Persino un ex militare come il generale Fabio Mini ha osservato che con questa operazione “si pensa di punire chi si occupa dell'ultimo tratto del viaggio e non i governanti degli Stati che alimentano la violenza, la corruzione e la guerra creando le condizioni dalle quali vogliono fuggire i migranti”. Anche un report di Amnesty International ha avvertito che le azioni militari potrebbero lasciare i migranti intrappolati nelle carceri libiche in condizioni disperate, dove sono soggetti a torture, abusi e coercizioni orrende, e che comunque “non risolveranno la piaga degli sbarchi di profughi”.
La vergogna delle quote che nessuno vuole
L'unica alternativa, sempre più reclamata ormai anche dalle organizzazioni umanitarie ufficiali, è creare dei corridoi di migrazione legalizzata e protetta, e che l'Europa se ne faccia carico accogliendo e distribuendo equamente i profughi e i migranti nei suoi vari Paesi. Alleggerendo tra l'altro la situazione critica dei tre Paesi del Sud del Mediterraneo – Italia, Grecia e Malta - su cui gravano tutti gli sbarchi dal Nord-Africa e dal Medio Oriente. Attualmente sei Paesi europei si fanno carico dell'80% delle domande d'asilo nella UE: Germania, Gran Bretagna, Francia, Svezia, Italia e Belgio. Nella bozza approvata dalla Commissione Juncker era prevista una redistribuzione di quote tra i 28 Paesi dell'Unione in proporzione ai rispettivi Pil, tassi di disoccupazione e asili già concessi, anche se per un numero assolutamente irrisorio di nuovi migranti, compreso tra le 5 e le 20 mila unità, quando gli sbarchi sono dell'ordine delle centinaia di migliaia l'anno e stanno aumentando esponenzialmente.

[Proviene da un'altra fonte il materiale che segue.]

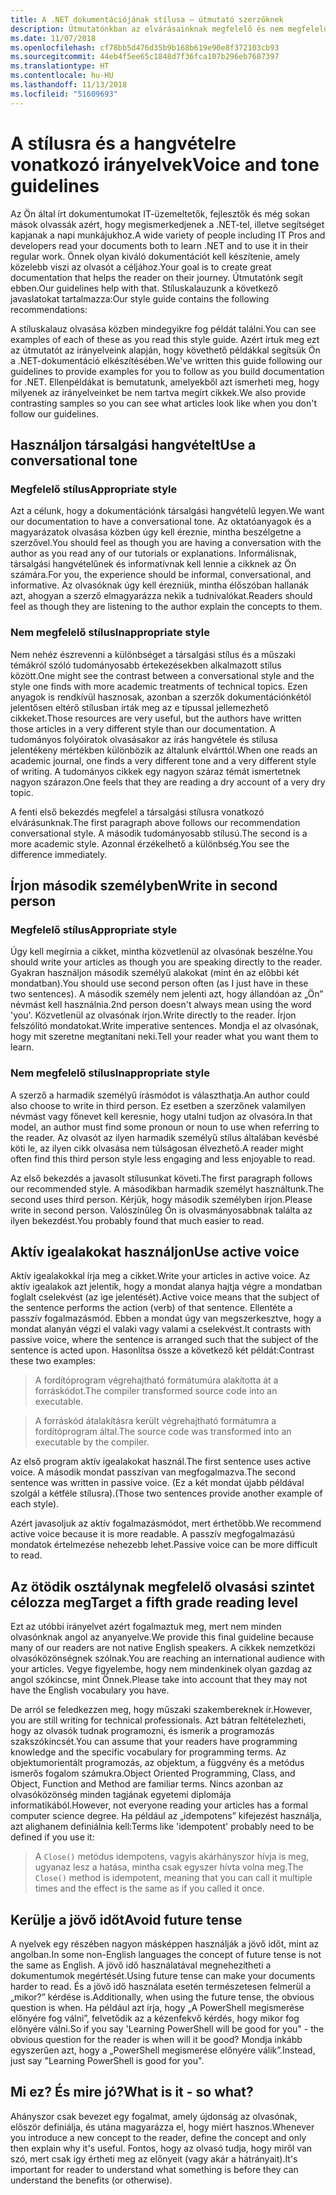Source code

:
 ```yaml
---
title: A .NET dokumentációjának stílusa – útmutató szerzőknek
description: Útmutatónkban az elvárásainknak megfelelő és nem megfelelő példákból ismerkedhet meg helyes stílussal és hangvétellel.
ms.date: 11/07/2018
ms.openlocfilehash: cf78bb5d476d35b9b168b619e90e8f372103cb93
ms.sourcegitcommit: 44eb4f5ee65c1848d7f36fca107b296eb7687397
ms.translationtype: HT
ms.contentlocale: hu-HU
ms.lasthandoff: 11/13/2018
ms.locfileid: "51609693"
---
```

# <a name="voice-and-tone-guidelines"></a><span data-ttu-id="f1a0b-103">A stílusra és a hangvételre vonatkozó irányelvek</span><span class="sxs-lookup"><span data-stu-id="f1a0b-103">Voice and tone guidelines</span></span>

<span data-ttu-id="f1a0b-104">Az Ön által írt dokumentumokat IT-üzemeltetők, fejlesztők és még sokan mások olvassák azért, hogy megismerkedjenek a .NET-tel, illetve segítséget kapjanak a napi munkájukhoz.</span><span class="sxs-lookup"><span data-stu-id="f1a0b-104">A wide variety of people including IT Pros and developers read your documents both to learn .NET and to use it in their regular work.</span></span> <span data-ttu-id="f1a0b-105">Önnek olyan kiváló dokumentációt kell készítenie, amely közelebb viszi az olvasót a céljához.</span><span class="sxs-lookup"><span data-stu-id="f1a0b-105">Your goal is to create great documentation that helps the reader on their journey.</span></span> <span data-ttu-id="f1a0b-106">Útmutatónk segít ebben.</span><span class="sxs-lookup"><span data-stu-id="f1a0b-106">Our guidelines help with that.</span></span> <span data-ttu-id="f1a0b-107">Stíluskalauzunk a következő javaslatokat tartalmazza:</span><span class="sxs-lookup"><span data-stu-id="f1a0b-107">Our style guide contains the following recommendations:</span></span>

<span data-ttu-id="f1a0b-108">A stíluskalauz olvasása közben mindegyikre fog példát találni.</span><span class="sxs-lookup"><span data-stu-id="f1a0b-108">You can see examples of each of these as you read this style guide.</span></span> <span data-ttu-id="f1a0b-109">Azért írtuk meg ezt az útmutatót az irányelveink alapján, hogy követhető példákkal segítsük Ön a .NET-dokumentáció elkészítésében.</span><span class="sxs-lookup"><span data-stu-id="f1a0b-109">We've written this guide following our guidelines to provide examples for you to follow as you build documentation for .NET.</span></span> <span data-ttu-id="f1a0b-110">Ellenpéldákat is bemutatunk, amelyekből azt ismerheti meg, hogy milyenek az irányelveinket be nem tartva megírt cikkek.</span><span class="sxs-lookup"><span data-stu-id="f1a0b-110">We also provide contrasting samples so you can see what articles look like when you don't follow our guidelines.</span></span>

## <a name="use-a-conversational-tone"></a><span data-ttu-id="f1a0b-111">Használjon társalgási hangvételt</span><span class="sxs-lookup"><span data-stu-id="f1a0b-111">Use a conversational tone</span></span>

### <a name="appropriate-style"></a><span data-ttu-id="f1a0b-112">Megfelelő stílus</span><span class="sxs-lookup"><span data-stu-id="f1a0b-112">Appropriate style</span></span>

<span data-ttu-id="f1a0b-113">Azt a célunk, hogy a dokumentációnk társalgási hangvételű legyen.</span><span class="sxs-lookup"><span data-stu-id="f1a0b-113">We want our documentation to have a conversational tone.</span></span> <span data-ttu-id="f1a0b-114">Az oktatóanyagok és a magyarázatok olvasása közben úgy kell éreznie, mintha beszélgetne a szerzővel.</span><span class="sxs-lookup"><span data-stu-id="f1a0b-114">You should feel as though you are having a conversation with the author as you read any of our tutorials or explanations.</span></span> <span data-ttu-id="f1a0b-115">Informálisnak, társalgási hangvételűnek és informatívnak kell lennie a cikknek az Ön számára.</span><span class="sxs-lookup"><span data-stu-id="f1a0b-115">For you, the experience should be informal, conversational, and informative.</span></span> <span data-ttu-id="f1a0b-116">Az olvasóknak úgy kell érezniük, mintha élőszóban hallanák azt, ahogyan a szerző elmagyarázza nekik a tudnivalókat.</span><span class="sxs-lookup"><span data-stu-id="f1a0b-116">Readers should feel as though they are listening to the author explain the concepts to them.</span></span>

### <a name="inappropriate-style"></a><span data-ttu-id="f1a0b-117">Nem megfelelő stílus</span><span class="sxs-lookup"><span data-stu-id="f1a0b-117">Inappropriate style</span></span>

<span data-ttu-id="f1a0b-118">Nem nehéz észrevenni a különbséget a társalgási stílus és a műszaki témákról szóló tudományosabb értekezésekben alkalmazott stílus között.</span><span class="sxs-lookup"><span data-stu-id="f1a0b-118">One might see the contrast between a conversational style and the style one finds with more academic treatments of technical topics.</span></span> <span data-ttu-id="f1a0b-119">Ezen anyagok is rendkívül hasznosak, azonban a szerzők dokumentációnkétól jelentősen eltérő stílusban írták meg az e típussal jellemezhető cikkeket.</span><span class="sxs-lookup"><span data-stu-id="f1a0b-119">Those resources are very useful, but the authors have written those articles in a very different style than our documentation.</span></span> <span data-ttu-id="f1a0b-120">A tudományos folyóiratok olvasásakor az írás hangvétele és stílusa jelentékeny mértékben különbözik az általunk elvárttól.</span><span class="sxs-lookup"><span data-stu-id="f1a0b-120">When one reads an academic journal, one finds a very different tone and a very different style of writing.</span></span> <span data-ttu-id="f1a0b-121">A tudományos cikkek egy nagyon száraz témát ismertetnek nagyon szárazon.</span><span class="sxs-lookup"><span data-stu-id="f1a0b-121">One feels that they are reading a dry account of a very dry topic.</span></span>  

<span data-ttu-id="f1a0b-122">A fenti első bekezdés megfelel a társalgási stílusra vonatkozó elvárásunknak.</span><span class="sxs-lookup"><span data-stu-id="f1a0b-122">The first paragraph above follows our recommendation conversational style.</span></span> <span data-ttu-id="f1a0b-123">A második tudományosabb stílusú.</span><span class="sxs-lookup"><span data-stu-id="f1a0b-123">The second is a more academic style.</span></span> <span data-ttu-id="f1a0b-124">Azonnal érzékelhető a különbség.</span><span class="sxs-lookup"><span data-stu-id="f1a0b-124">You see the difference immediately.</span></span> 

## <a name="write-in-second-person"></a><span data-ttu-id="f1a0b-125">Írjon második személyben</span><span class="sxs-lookup"><span data-stu-id="f1a0b-125">Write in second person</span></span>

### <a name="appropriate-style"></a><span data-ttu-id="f1a0b-126">Megfelelő stílus</span><span class="sxs-lookup"><span data-stu-id="f1a0b-126">Appropriate style</span></span>

<span data-ttu-id="f1a0b-127">Úgy kell megírnia a cikket, mintha közvetlenül az olvasónak beszélne.</span><span class="sxs-lookup"><span data-stu-id="f1a0b-127">You should write your articles as though you are speaking directly to the reader.</span></span> <span data-ttu-id="f1a0b-128">Gyakran használjon második személyű alakokat (mint én az előbbi két mondatban).</span><span class="sxs-lookup"><span data-stu-id="f1a0b-128">You should use second person often (as I just have in these two sentences).</span></span> <span data-ttu-id="f1a0b-129">A második személy nem jelenti azt, hogy állandóan az „Ön” névmást kell használnia.</span><span class="sxs-lookup"><span data-stu-id="f1a0b-129">2nd person doesn't always mean using the word 'you'.</span></span> <span data-ttu-id="f1a0b-130">Közvetlenül az olvasónak írjon.</span><span class="sxs-lookup"><span data-stu-id="f1a0b-130">Write directly to the reader.</span></span> <span data-ttu-id="f1a0b-131">Írjon felszólító mondatokat.</span><span class="sxs-lookup"><span data-stu-id="f1a0b-131">Write imperative sentences.</span></span> <span data-ttu-id="f1a0b-132">Mondja el az olvasónak, hogy mit szeretne megtanítani neki.</span><span class="sxs-lookup"><span data-stu-id="f1a0b-132">Tell your reader what you want them to learn.</span></span>

### <a name="inappropriate-style"></a><span data-ttu-id="f1a0b-133">Nem megfelelő stílus</span><span class="sxs-lookup"><span data-stu-id="f1a0b-133">Inappropriate style</span></span>

<span data-ttu-id="f1a0b-134">A szerző a harmadik személyű írásmódot is választhatja.</span><span class="sxs-lookup"><span data-stu-id="f1a0b-134">An author could also choose to write in third person.</span></span> <span data-ttu-id="f1a0b-135">Ez esetben a szerzőnek valamilyen névmást vagy főnevet kell keresnie, hogy utalni tudjon az olvasóra.</span><span class="sxs-lookup"><span data-stu-id="f1a0b-135">In that model, an author must find some pronoun or noun to use when referring to the reader.</span></span> <span data-ttu-id="f1a0b-136">Az olvasót az ilyen harmadik személyű stílus általában kevésbé köti le, az ilyen cikk olvasása nem túlságosan élvezhető.</span><span class="sxs-lookup"><span data-stu-id="f1a0b-136">A reader might often find this third person style less engaging and less enjoyable to read.</span></span>

<span data-ttu-id="f1a0b-137">Az első bekezdés a javasolt stílusunkat követi.</span><span class="sxs-lookup"><span data-stu-id="f1a0b-137">The first paragraph follows our recommended style.</span></span> <span data-ttu-id="f1a0b-138">A másodikban harmadik személyt használtunk.</span><span class="sxs-lookup"><span data-stu-id="f1a0b-138">The second uses third person.</span></span> <span data-ttu-id="f1a0b-139">Kérjük, hogy második személyben írjon.</span><span class="sxs-lookup"><span data-stu-id="f1a0b-139">Please write in second person.</span></span> <span data-ttu-id="f1a0b-140">Valószínűleg Ön is olvasmányosabbnak találta az ilyen bekezdést.</span><span class="sxs-lookup"><span data-stu-id="f1a0b-140">You probably found that much easier to read.</span></span>

## <a name="use-active-voice"></a><span data-ttu-id="f1a0b-141">Aktív igealakokat használjon</span><span class="sxs-lookup"><span data-stu-id="f1a0b-141">Use active voice</span></span>

<span data-ttu-id="f1a0b-142">Aktív igealakokkal írja meg a cikket.</span><span class="sxs-lookup"><span data-stu-id="f1a0b-142">Write your articles in active voice.</span></span> <span data-ttu-id="f1a0b-143">Az aktív igealakok azt jelentik, hogy a mondat alanya hajtja végre a mondatban foglalt cselekvést (az ige jelentését).</span><span class="sxs-lookup"><span data-stu-id="f1a0b-143">Active voice means that the subject of the sentence performs the action (verb) of that sentence.</span></span> <span data-ttu-id="f1a0b-144">Ellentéte a passzív fogalmazásmód. Ebben a mondat úgy van megszerkesztve, hogy a mondat alanyán végzi el valaki vagy valami a cselekvést.</span><span class="sxs-lookup"><span data-stu-id="f1a0b-144">It contrasts with passive voice, where the sentence is arranged such that the subject of the sentence is acted upon.</span></span> <span data-ttu-id="f1a0b-145">Hasonlítsa össze a következő két példát:</span><span class="sxs-lookup"><span data-stu-id="f1a0b-145">Contrast these two examples:</span></span>

><span data-ttu-id="f1a0b-146">A fordítóprogram végrehajtható formátumúra alakította át a forráskódot.</span><span class="sxs-lookup"><span data-stu-id="f1a0b-146">The compiler transformed source code into an executable.</span></span>

><span data-ttu-id="f1a0b-147">A forráskód átalakításra került végrehajtható formátumra a fordítóprogram által.</span><span class="sxs-lookup"><span data-stu-id="f1a0b-147">The source code was transformed into an executable by the compiler.</span></span>

<span data-ttu-id="f1a0b-148">Az első program aktív igealakokat használ.</span><span class="sxs-lookup"><span data-stu-id="f1a0b-148">The first sentence uses active voice.</span></span> <span data-ttu-id="f1a0b-149">A második mondat passzívan van megfogalmazva.</span><span class="sxs-lookup"><span data-stu-id="f1a0b-149">The second sentence was written in passive voice.</span></span> <span data-ttu-id="f1a0b-150">(Ez a két mondat újabb példával szolgál a kétféle stílusra).</span><span class="sxs-lookup"><span data-stu-id="f1a0b-150">(Those two sentences provide another example of each style).</span></span>

<span data-ttu-id="f1a0b-151">Azért javasoljuk az aktív fogalmazásmódot, mert érthetőbb.</span><span class="sxs-lookup"><span data-stu-id="f1a0b-151">We recommend active voice because it is more readable.</span></span> <span data-ttu-id="f1a0b-152">A passzív megfogalmazású mondatok értelmezése nehezebb lehet.</span><span class="sxs-lookup"><span data-stu-id="f1a0b-152">Passive voice can be more difficult to read.</span></span>

## <a name="target-a-fifth-grade-reading-level"></a><span data-ttu-id="f1a0b-153">Az ötödik osztálynak megfelelő olvasási szintet célozza meg</span><span class="sxs-lookup"><span data-stu-id="f1a0b-153">Target a fifth grade reading level</span></span>

<span data-ttu-id="f1a0b-154">Ezt az utóbbi irányelvet azért fogalmaztuk meg, mert nem minden olvasónknak angol az anyanyelve.</span><span class="sxs-lookup"><span data-stu-id="f1a0b-154">We provide this final guideline because many of our readers are not native English speakers.</span></span> <span data-ttu-id="f1a0b-155">A cikkek nemzetközi olvasóközönségnek szólnak.</span><span class="sxs-lookup"><span data-stu-id="f1a0b-155">You are reaching an international audience with your articles.</span></span> <span data-ttu-id="f1a0b-156">Vegye figyelembe, hogy nem mindenkinek olyan gazdag az angol szókincse, mint Önnek.</span><span class="sxs-lookup"><span data-stu-id="f1a0b-156">Please take into account that they may not have the English vocabulary you have.</span></span>

<span data-ttu-id="f1a0b-157">De arról se feledkezzen meg, hogy műszaki szakembereknek ír.</span><span class="sxs-lookup"><span data-stu-id="f1a0b-157">However, you are still writing for technical professionals.</span></span> <span data-ttu-id="f1a0b-158">Azt bátran feltételezheti, hogy az olvasók tudnak programozni, és ismerik a programozás szakszókincsét.</span><span class="sxs-lookup"><span data-stu-id="f1a0b-158">You can assume that your readers have programming knowledge and the specific vocabulary for programming terms.</span></span> <span data-ttu-id="f1a0b-159">Az objektumorientált programozás, az objektum, a függvény és a metódus ismerős fogalom számukra.</span><span class="sxs-lookup"><span data-stu-id="f1a0b-159">Object Oriented Programming, Class, and Object, Function and Method are familiar terms.</span></span> <span data-ttu-id="f1a0b-160">Nincs azonban az olvasóközönség minden tagjának egyetemi diplomája informatikából.</span><span class="sxs-lookup"><span data-stu-id="f1a0b-160">However, not everyone reading your articles has a formal computer science degree.</span></span> <span data-ttu-id="f1a0b-161">Ha például az „idempotens” kifejezést használja, azt alighanem definiálnia kell:</span><span class="sxs-lookup"><span data-stu-id="f1a0b-161">Terms like 'idempotent' probably need to be defined if you use it:</span></span>

><span data-ttu-id="f1a0b-162">A `Close()` metódus idempotens, vagyis akárhányszor hívja is meg, ugyanaz lesz a hatása, mintha csak egyszer hívta volna meg.</span><span class="sxs-lookup"><span data-stu-id="f1a0b-162">The `Close()` method is idempotent, meaning that you can call it multiple times and the effect is the same as if you called it once.</span></span>

## <a name="avoid-future-tense"></a><span data-ttu-id="f1a0b-163">Kerülje a jövő időt</span><span class="sxs-lookup"><span data-stu-id="f1a0b-163">Avoid future tense</span></span>

<span data-ttu-id="f1a0b-164">A nyelvek egy részében nagyon másképpen használják a jövő időt, mint az angolban.</span><span class="sxs-lookup"><span data-stu-id="f1a0b-164">In some non-English languages the concept of future tense is not the same as English.</span></span> <span data-ttu-id="f1a0b-165">A jövő idő használatával megnehezítheti a dokumentumok megértését.</span><span class="sxs-lookup"><span data-stu-id="f1a0b-165">Using future tense can make your documents harder to read.</span></span> <span data-ttu-id="f1a0b-166">És a jövő idő használata esetén természetesen felmerül a „mikor?” kérdése is.</span><span class="sxs-lookup"><span data-stu-id="f1a0b-166">Additionally, when using the future tense, the obvious question is when.</span></span> <span data-ttu-id="f1a0b-167">Ha például azt írja, hogy „A PowerShell megismerése előnyére fog válni”, felvetődik az a kézenfekvő kérdés, hogy mikor fog előnyére válni.</span><span class="sxs-lookup"><span data-stu-id="f1a0b-167">So if you say 'Learning PowerShell will be good for you" - the obvious question for the reader is when will it be good?</span></span> <span data-ttu-id="f1a0b-168">Mondja inkább egyszerűen azt, hogy a „PowerShell megismerése előnyére válik”.</span><span class="sxs-lookup"><span data-stu-id="f1a0b-168">Instead, just say "Learning PowerShell is good for you".</span></span>

## <a name="what-is-it---so-what"></a><span data-ttu-id="f1a0b-169">Mi ez? És mire jó?</span><span class="sxs-lookup"><span data-stu-id="f1a0b-169">What is it - so what?</span></span>

<span data-ttu-id="f1a0b-170">Ahányszor csak bevezet egy fogalmat, amely újdonság az olvasónak, először definiálja, és utána magyarázza el, hogy miért hasznos.</span><span class="sxs-lookup"><span data-stu-id="f1a0b-170">Whenever you introduce a new concept to the reader, define the concept and only then explain why it's useful.</span></span> <span data-ttu-id="f1a0b-171">Fontos, hogy az olvasó tudja, hogy miről van szó, mert csak így értheti meg az előnyeit (vagy akár a hátrányait).</span><span class="sxs-lookup"><span data-stu-id="f1a0b-171">It's important for reader to understand what something is before they can understand the benefits (or otherwise).</span></span>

Ciononostante una buona metà dei Paesi UE è ferocemente contraria a far entrare nuovi migranti sul proprio territorio: tra questi tutti i Paesi dell'Est europeo (Polonia, Ungheria, Repubblica Ceca, Slovacchia) e i Paesi baltici. Contrari anche la Gran Bretagna, la Danimarca e l'Irlanda, che comunque avrebbero goduto della facoltà di sottrarsi all'obbligo. Incerta la Svezia, mentre Francia, Spagna e Germania si erano affiancate in un primo tempo all'Italia tra i Paesi favorevoli alle quote. Il che aveva permesso l'approvazione della bozza Juncker da sottoporre al vertice del 18 maggio anche riguardo al punto delle quote obbligatorie, consentendo al governo italiano – e in particolare a Renzi, Alfano e Gentiloni – di cantare vittoria per l'accoglimento delle richieste italiane.
Ma alla vigilia del vertice Francia e Spagna si erano già defilate, dichiarandosi contrarie alle quote obbligatorie e lasciando sola l'Italia col cerino in mano. Vertice che poi si è concluso vergognosamente – come abbiamo già detto – lasciando del tutto nel vago la questione delle pur irrisorie quote di rifugiati da accogliere, mentre l'accordo è stato trovato subito e all'unanimità per la nuova avventura militare imperialista in Libia.